- [EXERCISE] In the entries that follow, find the line containing "right knee: (154, 181)" and the line containing "right elbow: (111, 196)", then retype exactly the lines from the first through the second, pictures excluded.

----- SUPPLIED ENTRIES

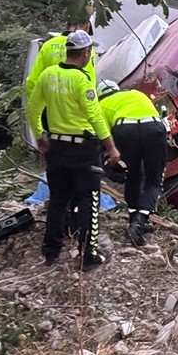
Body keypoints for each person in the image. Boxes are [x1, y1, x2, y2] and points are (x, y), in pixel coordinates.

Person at [26, 30, 120, 271]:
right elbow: (95, 115)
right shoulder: (82, 81)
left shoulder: (47, 75)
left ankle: (51, 253)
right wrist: (111, 147)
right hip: (83, 149)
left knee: (58, 199)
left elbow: (33, 107)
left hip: (56, 147)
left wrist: (40, 136)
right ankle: (88, 255)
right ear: (86, 53)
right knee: (89, 198)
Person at [97, 79, 167, 246]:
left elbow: (102, 138)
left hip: (124, 130)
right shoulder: (136, 93)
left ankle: (134, 219)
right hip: (153, 127)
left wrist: (108, 164)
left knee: (133, 176)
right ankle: (140, 221)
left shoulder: (100, 106)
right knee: (154, 181)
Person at [25, 18, 98, 99]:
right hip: (74, 106)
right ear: (87, 26)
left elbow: (32, 81)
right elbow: (89, 82)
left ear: (66, 25)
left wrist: (39, 107)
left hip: (50, 105)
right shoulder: (86, 50)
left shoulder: (47, 46)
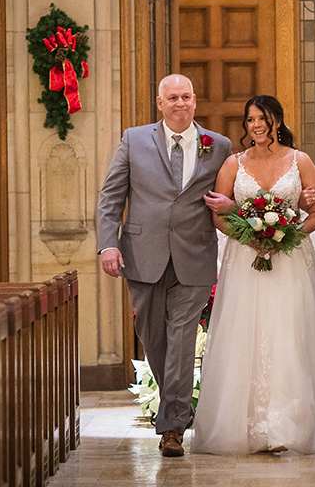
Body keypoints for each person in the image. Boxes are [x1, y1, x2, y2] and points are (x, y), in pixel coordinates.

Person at [191, 95, 315, 455]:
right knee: (245, 335)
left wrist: (287, 236)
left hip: (290, 260)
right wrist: (252, 236)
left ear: (276, 121)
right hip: (246, 261)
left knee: (289, 335)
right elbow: (218, 213)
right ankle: (244, 428)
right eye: (250, 120)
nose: (256, 125)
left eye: (262, 118)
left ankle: (287, 427)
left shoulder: (300, 160)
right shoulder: (234, 163)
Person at [97, 74, 233, 457]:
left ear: (194, 101)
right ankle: (175, 406)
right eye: (172, 97)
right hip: (143, 255)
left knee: (182, 339)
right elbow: (111, 196)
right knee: (153, 337)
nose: (180, 103)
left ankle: (173, 425)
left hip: (194, 255)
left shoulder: (218, 146)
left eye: (186, 96)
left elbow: (236, 192)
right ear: (160, 103)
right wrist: (108, 245)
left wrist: (238, 209)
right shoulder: (133, 139)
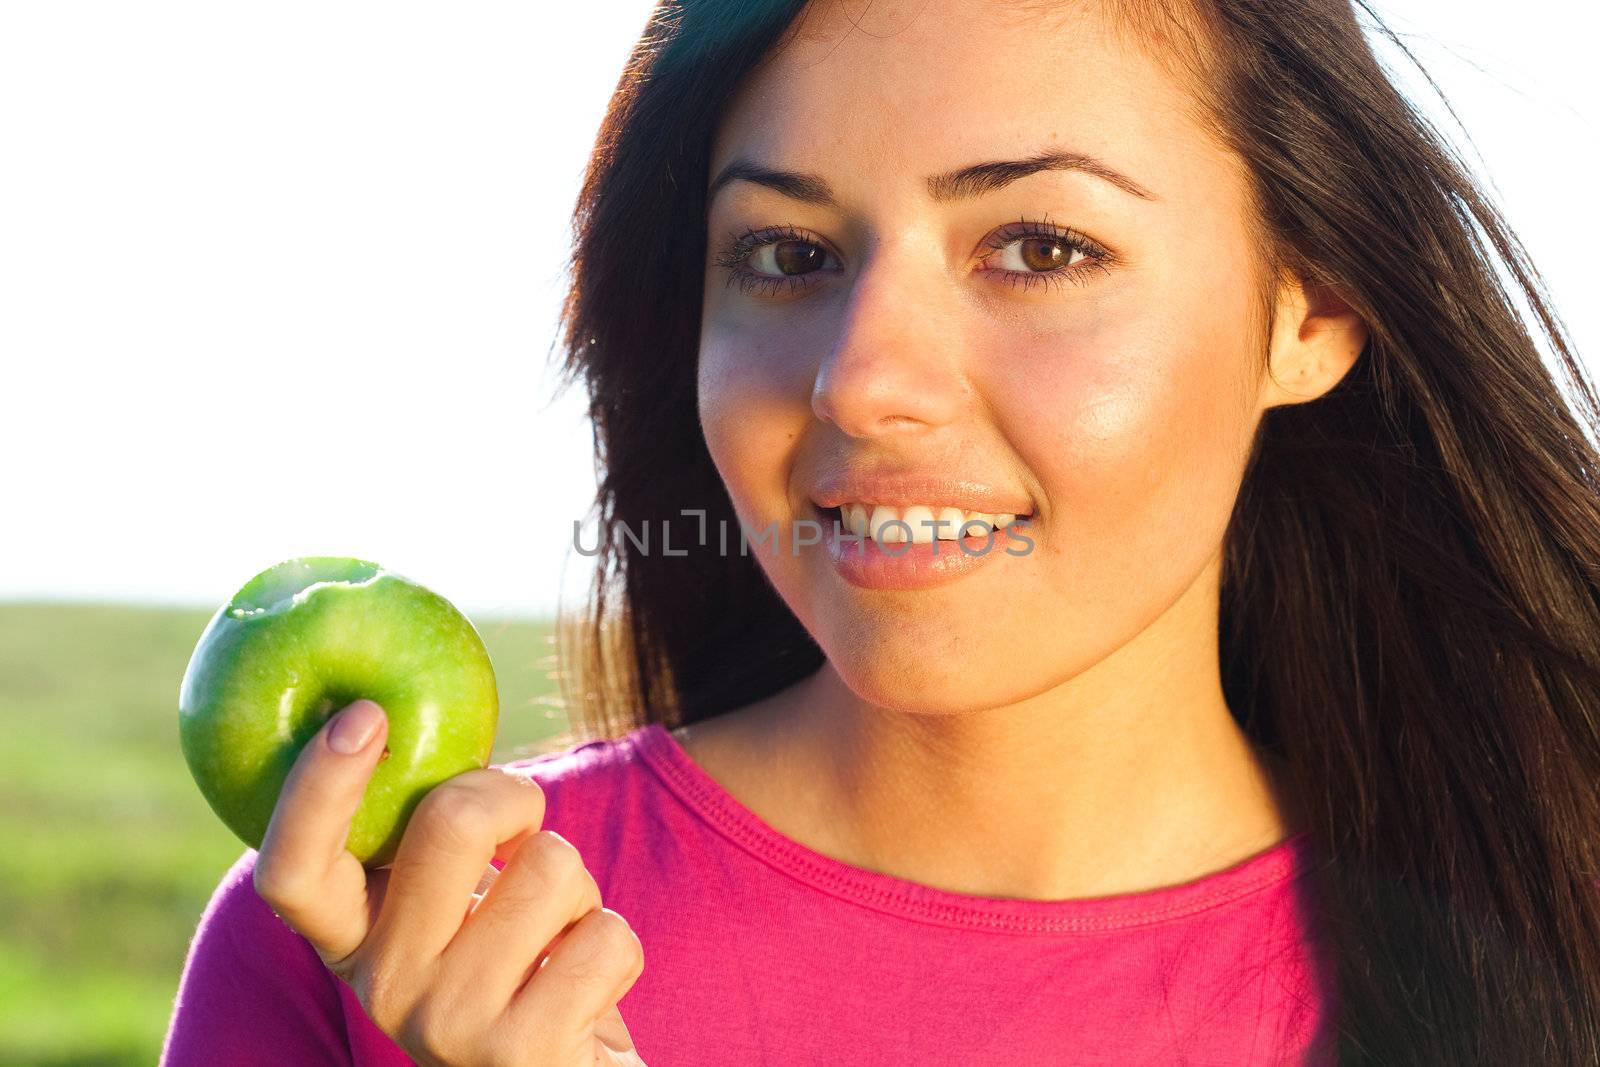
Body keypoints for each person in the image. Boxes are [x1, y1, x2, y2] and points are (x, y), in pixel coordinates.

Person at [162, 0, 1600, 1063]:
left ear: (1314, 307)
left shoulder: (1546, 962)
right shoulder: (364, 946)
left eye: (1041, 248)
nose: (861, 379)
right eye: (788, 257)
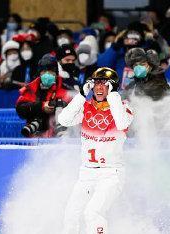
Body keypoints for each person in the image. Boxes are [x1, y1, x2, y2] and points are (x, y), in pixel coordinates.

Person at [58, 67, 133, 234]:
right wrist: (81, 97)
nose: (99, 88)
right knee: (71, 214)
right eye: (96, 83)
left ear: (112, 87)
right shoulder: (86, 107)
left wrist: (113, 96)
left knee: (93, 213)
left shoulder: (124, 108)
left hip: (111, 174)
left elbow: (122, 124)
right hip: (86, 173)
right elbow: (63, 119)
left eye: (104, 84)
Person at [16, 54, 71, 137]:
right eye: (44, 71)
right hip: (36, 138)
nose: (47, 74)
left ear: (56, 74)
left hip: (61, 139)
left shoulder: (66, 89)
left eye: (51, 71)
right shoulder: (31, 88)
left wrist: (58, 107)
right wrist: (41, 107)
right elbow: (20, 109)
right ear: (40, 73)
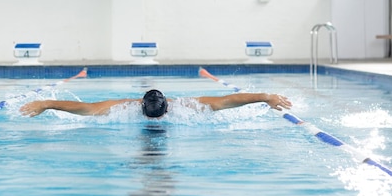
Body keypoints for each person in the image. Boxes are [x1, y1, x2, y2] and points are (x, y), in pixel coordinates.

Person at [19, 89, 292, 118]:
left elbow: (87, 109)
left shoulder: (123, 109)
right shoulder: (187, 107)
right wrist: (48, 103)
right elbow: (227, 101)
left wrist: (48, 103)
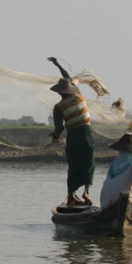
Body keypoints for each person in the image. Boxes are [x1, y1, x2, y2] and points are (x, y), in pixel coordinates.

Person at [48, 57, 95, 206]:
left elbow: (60, 128)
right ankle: (86, 193)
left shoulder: (59, 106)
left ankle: (71, 195)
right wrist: (58, 65)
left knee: (74, 165)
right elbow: (67, 76)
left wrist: (55, 134)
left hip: (73, 136)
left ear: (59, 92)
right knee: (89, 163)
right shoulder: (78, 95)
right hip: (86, 134)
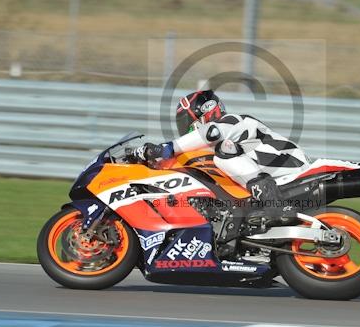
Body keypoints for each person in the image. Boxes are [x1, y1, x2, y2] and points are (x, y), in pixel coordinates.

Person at [128, 90, 310, 227]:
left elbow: (211, 133)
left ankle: (275, 206)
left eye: (186, 121)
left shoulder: (232, 121)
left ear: (204, 112)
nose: (185, 128)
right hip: (273, 173)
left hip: (291, 166)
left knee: (225, 152)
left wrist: (166, 148)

----------

- [SOLUTION FOR THIS PROBLEM]
right knee: (154, 181)
Person at [25, 18, 98, 99]:
right hip: (74, 106)
right ear: (87, 26)
left elbow: (32, 81)
right elbow: (89, 82)
left ear: (66, 25)
left wrist: (39, 107)
left hip: (50, 105)
right shoulder: (86, 50)
left shoulder: (47, 46)
Body keypoints for each person in the image. Boxes are [x1, y1, x2, y2] and points are (x, y), in pixel coordinates.

Person at [191, 95, 315, 455]:
right knee: (245, 335)
left wrist: (287, 236)
left hip: (290, 260)
right wrist: (252, 236)
left ear: (276, 121)
right hip: (246, 261)
left knee: (289, 335)
right elbow: (218, 213)
right ankle: (244, 428)
right eye: (250, 120)
nose: (256, 125)
left eye: (262, 118)
left ankle: (287, 427)
left shoulder: (300, 160)
right shoulder: (234, 163)
Person at [97, 74, 233, 457]:
left ear: (194, 101)
right ankle: (175, 406)
right eye: (172, 97)
right hip: (143, 255)
left knee: (182, 339)
right elbow: (111, 196)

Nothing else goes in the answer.